Thomas Edison announced the phonograph on November 21st, 1877. At least, that’s what the internet says. The most reputable source I could find was History.com, but I admit I didn’t spend too much time looking. He filed for the patent in December and you can read it here.
The phonograph marked the beginning of a sonic revolution that still shows no signs of slowing, but this post isn’t about the phonograph. Instead, it’s a brief reminder that genius is often one side of a coin rounded out by an equal helping of assholetry. There are lots of Wikipedia links because this isn’t a research paper, it’s just a somewhat-tongue-in-cheek balancing of the record. Get it? Record?
I’ll start with my weakest argument: he liked ‘em young. His first wife, Mary, was a mere 16 to his 24 years of age. His second wife, Mina, was 20 to his 39 years. The “conventional wisdom” says such spousal age gaps were far more common in Edison’s day. But his preferred age difference more than doubled between wives. There’s a creep factor I just can’t ignore.
The second point I’ll offer will have special appeal to the animal people among our readership. Edison set out in 1903 to prove that his direct current electricity technology was superior to the alternating current technology patented by Nikola Tesla (more on him later) and eventually sold to George Westinghouse. Edison decided that the best way to make his point about the danger of alternating current was to kill something, and something big. Topsy the Elephant was 28 years old when she was zapped to death with 6,600 volts. Sure, she had killed three men in her day, but one of them was an abusive trainer. Maybe the potassium cyanide they fed her first had caused her to lose consciousness before the electricity hit.
If you aren’t that upset about a homicidal elephant getting electrocuted by copper slippers of death, read this Smithsonian Magazine piece, which mentions the stray dogs Edison bought from neighborhood boys for use in the same kind of displays. The fact is, Edison used very public animal executions as marketing leverage in the “War of Currents.”
Genius? Yes. Assholetry? Absolutely.
Edison may have been ruthless in attacking competing technologies, but he was at least as ruthless in his evil treatment of competing inventors. Nikola Tesla was the Serbian immigrant who invented alternating current. He also did a ton of other awesome stuff, besides inventing that thing Jack and Meg White talked about in Coffee and Cigarettes.

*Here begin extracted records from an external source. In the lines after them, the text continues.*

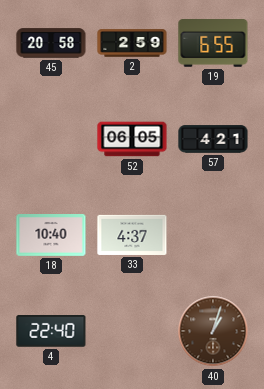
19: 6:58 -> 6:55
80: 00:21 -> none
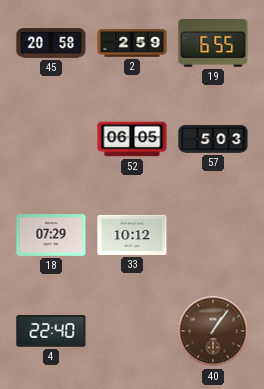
57: 4:21 -> 5:03
18: 10:40 -> 07:29
33: 4:37 -> 10:12
40: 1:03 -> 1:06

But that didn’t stop our man the phonographer (yes, I made the word up). Edison, the tale goes, promised Tesla $50,000 if he could improve direct current technology. Tesla, being awesome, did it, and asked for the cash. Edison allegedly replied with the oh-so-xenophobic zinger “When you become a full-fledged American you will appreciate an American joke.”
Who knows, maybe Edison’s tone of voice had been one of jest. But if the guy gets the job done, at least offer him something. Instead, Edison let Tesla resign over the conflict. Of course, the world eventually chose alternating current for most applications, and Tesla attacked his rival’s methods and hygiene after Edison’s death, but that doesn’t reduce Edison’s assholetry.
Even approaching his deathbed, Edison expressed what I can only call a “backhanded regret”: he apparently said his biggest mistake was never respecting Tesla or his work. Couldn’t he have asked someone to let Tesla know that, despite their persistent state of enmity, he respected the other scientist’s own genius and innovations? No, he couldn’t, because that would have been a lie. He may just as well have said “Quick, before I die, someone tell Telsa I didn’t respect him, and also DC 4 EVA.” But that was Edison for you, equal parts American genius and scowling misanthrope.
Put that in your phonograph and spin it.